Analysis: All outcome measures were recorded longitudinally at screening, 4, 8 and 12 weeks. The primary analysis compared the treatment groups in terms of the primary outcome measure, change in daily Hot Flush Score at 12 weeks from randomisation, using a two-sample t-test. A significance level of p <0.05 was used. The primary outcome measure was analysed using a linear regression model, which evaluated treatment effects adjusted by clinically relevant baseline covariates (number of hot flushes at screening and folate level at baseline) and stratification factors (healthy versus cancer as categorical and BMI as continuous). All outcomes were analysed using multi-level mixed effects models, where repeated measurements from baseline through to 12 weeks were analysed as random effects and clinically relevant baseline covariates and stratification factors were forced in to the model as fixed effects.
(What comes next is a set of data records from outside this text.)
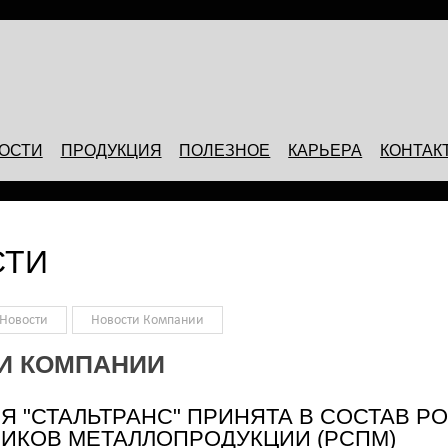
ОСТИ
ПРОДУКЦИЯ
ПОЛЕЗНОЕ
КАРЬЕРА
КОНТАК
СТИ
Новости
Новости Компании
И КОМПАНИИ
Я "СТАЛЬТРАНС" ПРИНЯТА В СОСТАВ 
ИКОВ МЕТАЛЛОПРОДУКЦИИ (РСПМ)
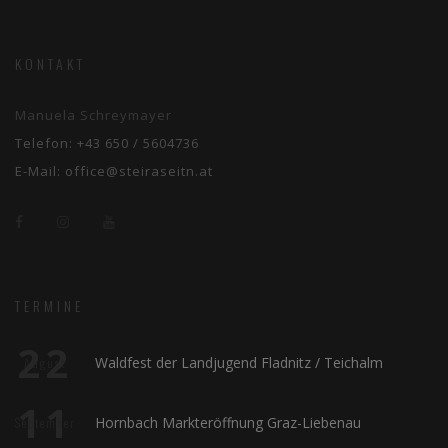
KONTAKT
Manuela Schreymayer
Telefon:
+43 650 / 5604736
E-Mail:
office@steiraseitn.at
TERMINE
22
Waldfest der Landjugend Fladnitz / Teichalm
August
11
Hornbach Markteröffnung Graz-Liebenau
September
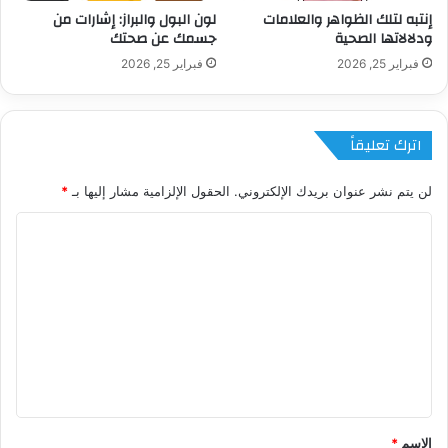
إنتبه لتلك الظواهر والعلامات
لون البول والبراز: إشارات من
ودلالاتها الصحية
جسمك عن صحتك
فبراير 25, 2026
فبراير 25, 2026
اترك تعليقاً
لن يتم نشر عنوان بريدك الإلكتروني.
الحقول الإلزامية مشار إليها بـ
*
ا
ل
ت
ع
ل
ي
ق
*
الاسم
*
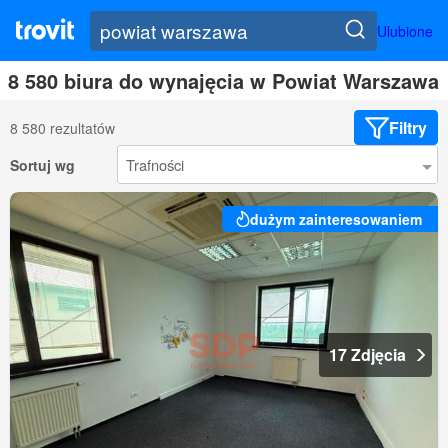
Ulubione
8 580 biura do wynajęcia w Powiat Warszawa
Filtry
8 580 rezultatów
Sortuj wg
dużym zainteresowaniem
17 Zdjęcia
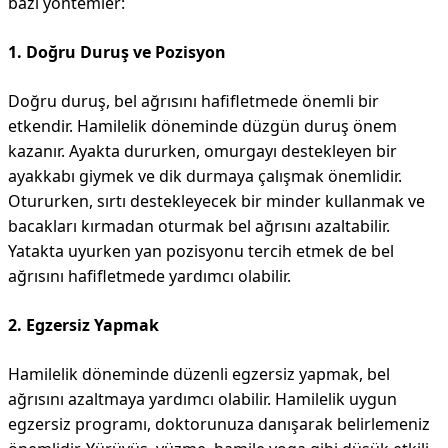
bazı yöntemler:
1. Doğru Duruş ve Pozisyon
Doğru duruş, bel ağrısını hafifletmede önemli bir
etkendir. Hamilelik döneminde düzgün duruş önem
kazanır. Ayakta dururken, omurgayı destekleyen bir
ayakkabı giymek ve dik durmaya çalışmak önemlidir.
Otururken, sırtı destekleyecek bir minder kullanmak ve
bacakları kırmadan oturmak bel ağrısını azaltabilir.
Yatakta uyurken yan pozisyonu tercih etmek de bel
ağrısını hafifletmede yardımcı olabilir.
2. Egzersiz Yapmak
Hamilelik döneminde düzenli egzersiz yapmak, bel
ağrısını azaltmaya yardımcı olabilir. Hamilelik uygun
egzersiz programı, doktorunuza danışarak belirlemeniz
Where the shape of the data appears to be quadratic over time (week), time has been used as a quadratic term in the model. The mean change in serum folate at week-12 from baseline was compared between the groups using a two-sample t-test.
A planned sensitivity analysis was performed which accounted for missing data via multiple imputation for the primary outcome analysis. Women were required to have data available for week 1 to be included. This analysis was performed using a regression-based imputation model using a bootstrap approach. For women with complete data up to a particular week, a multiple regression model was developed that included the outcome at that visit as the dependent variable and outcomes at previous visits, treatment, site, and stratification variables as independent variables. Models were constructed separately for subsequent visits. Missing value was imputed sequentially starting from week 2 to week 12. This was repeated 100 times, resulting in 100 complete analysis datasets. The analyses were performed separately and then combined in to one inference.30 A sensitivity analysis using the Last Observation Carried Forward (LOCF) imputation procedure was also performed, which used the last observed value for a pariticipant to fill in missing values. The sensitivity analyses were unadjusted and adjusted as described above. Stata v16.0 was used for the analysis.